### WHAT TO WORK ON
When a line below contains the string "Drone", show that line.

### Collected data
/---

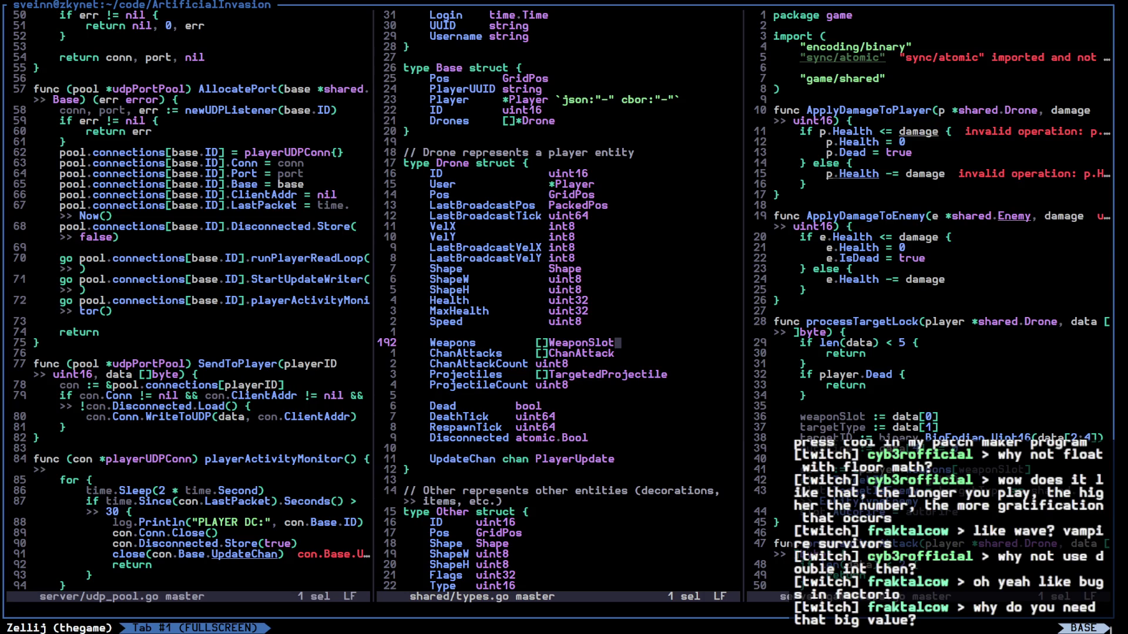
key("j")
key("space")
key("c")
key("j")
key("j")
key("space")
type("c:w")
key("Return")
Delete the ChanAttackCount and ProjectileCount fields and save all buffers with :wa
key("x")
key("d")
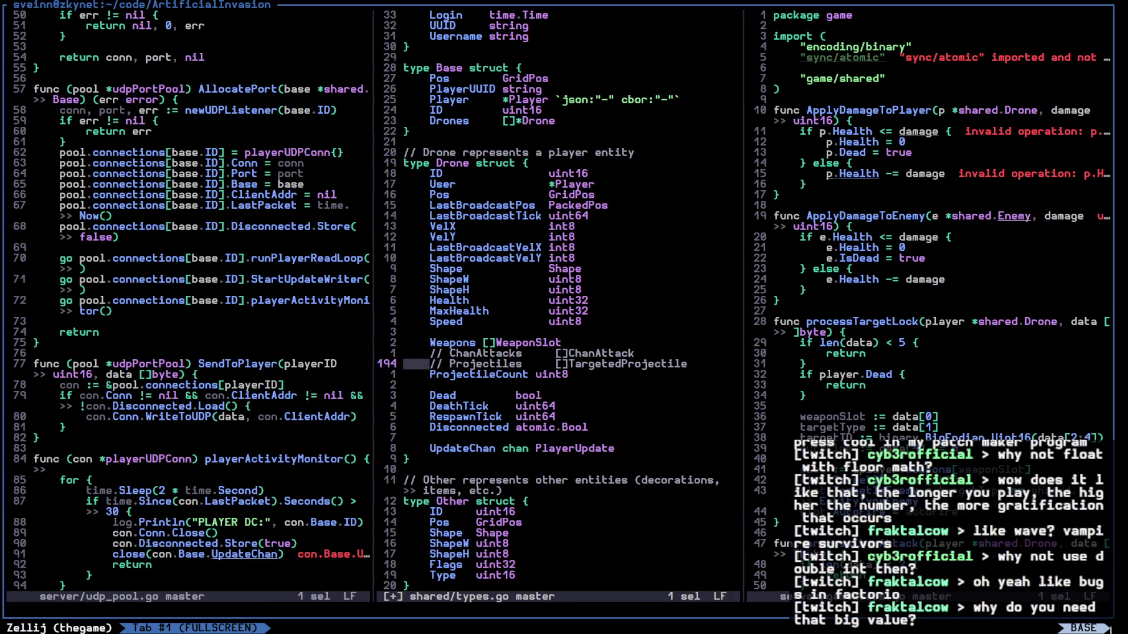
type("jxd:wa")
key("Return")
key("ctrl+w")
Make ApplyDamageToPlayer a method with receiver d *shared.Drone, dropping the p parameter
key("l")
key("k")
key("k")
key("k")
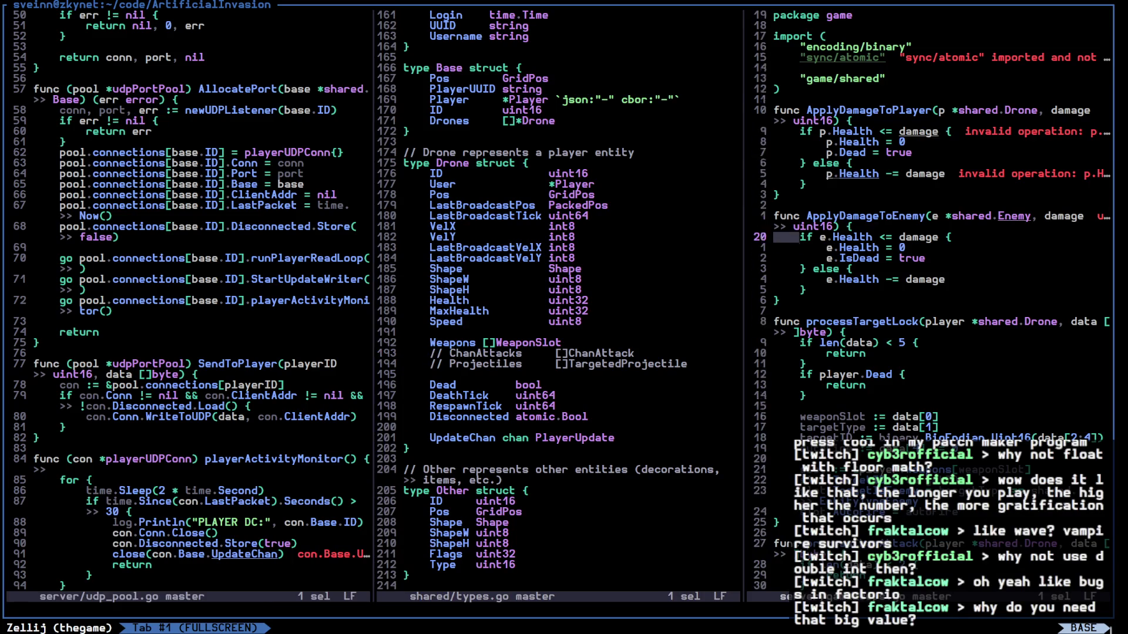
key("k")
key("x")
key("semicolon")
key("b")
key("b")
key("k")
type("l")
type("a(d (")
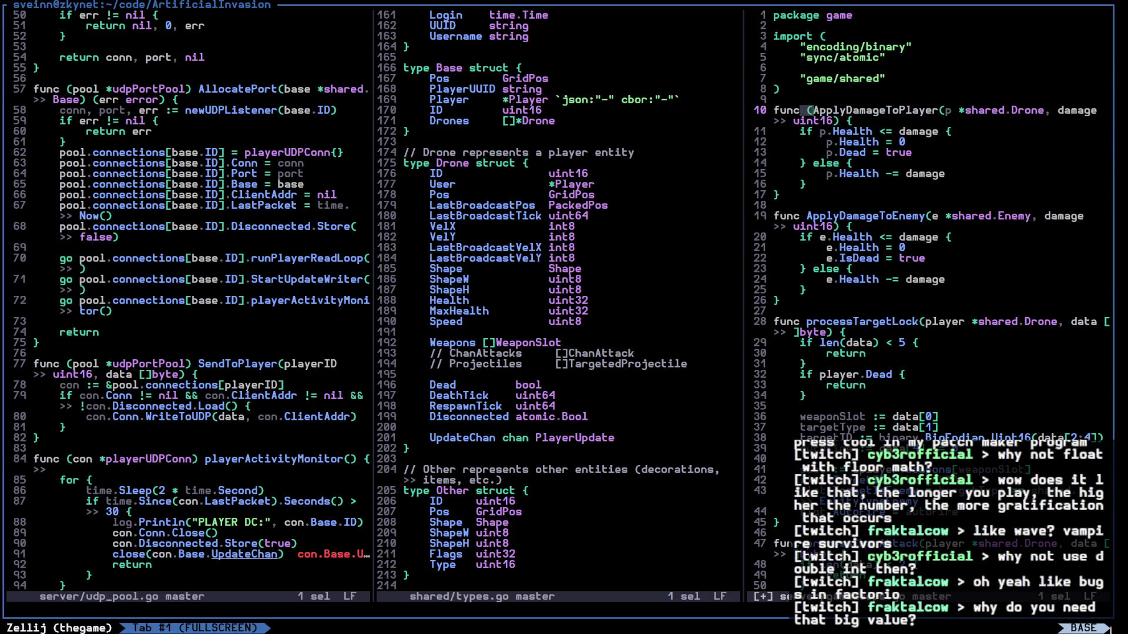
key("BackSpace")
type("*shared.")
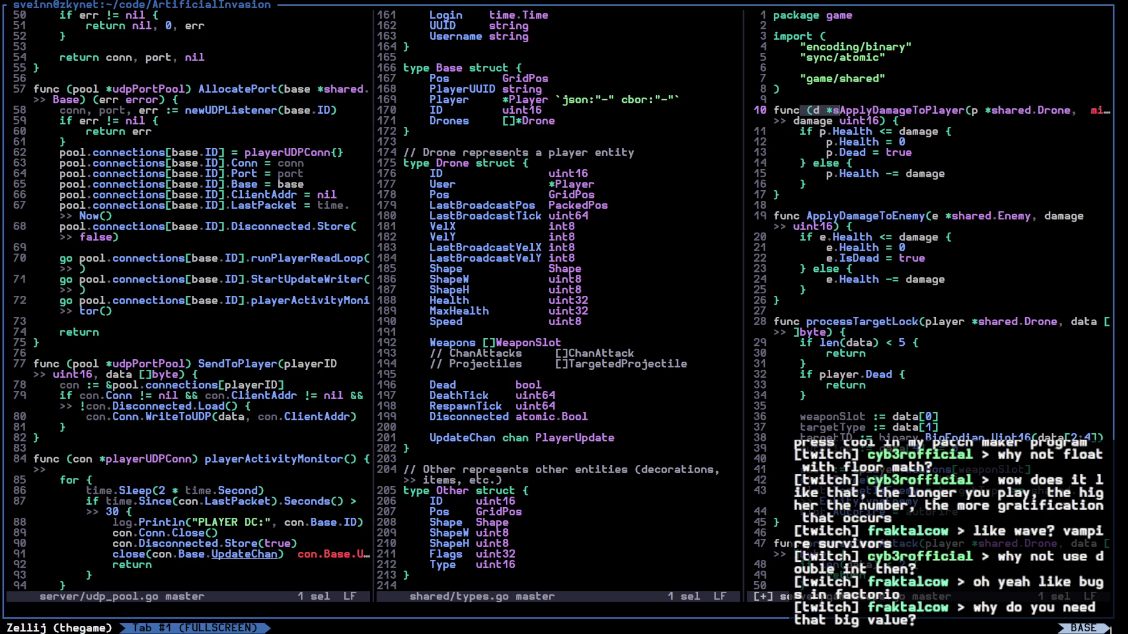
type("Drone)")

\---

### ANSWER TO THIS TASK
Make ApplyDamageToPlayer a method with receiver d *shared.Drone, dropping the p parameter
type("Drone)")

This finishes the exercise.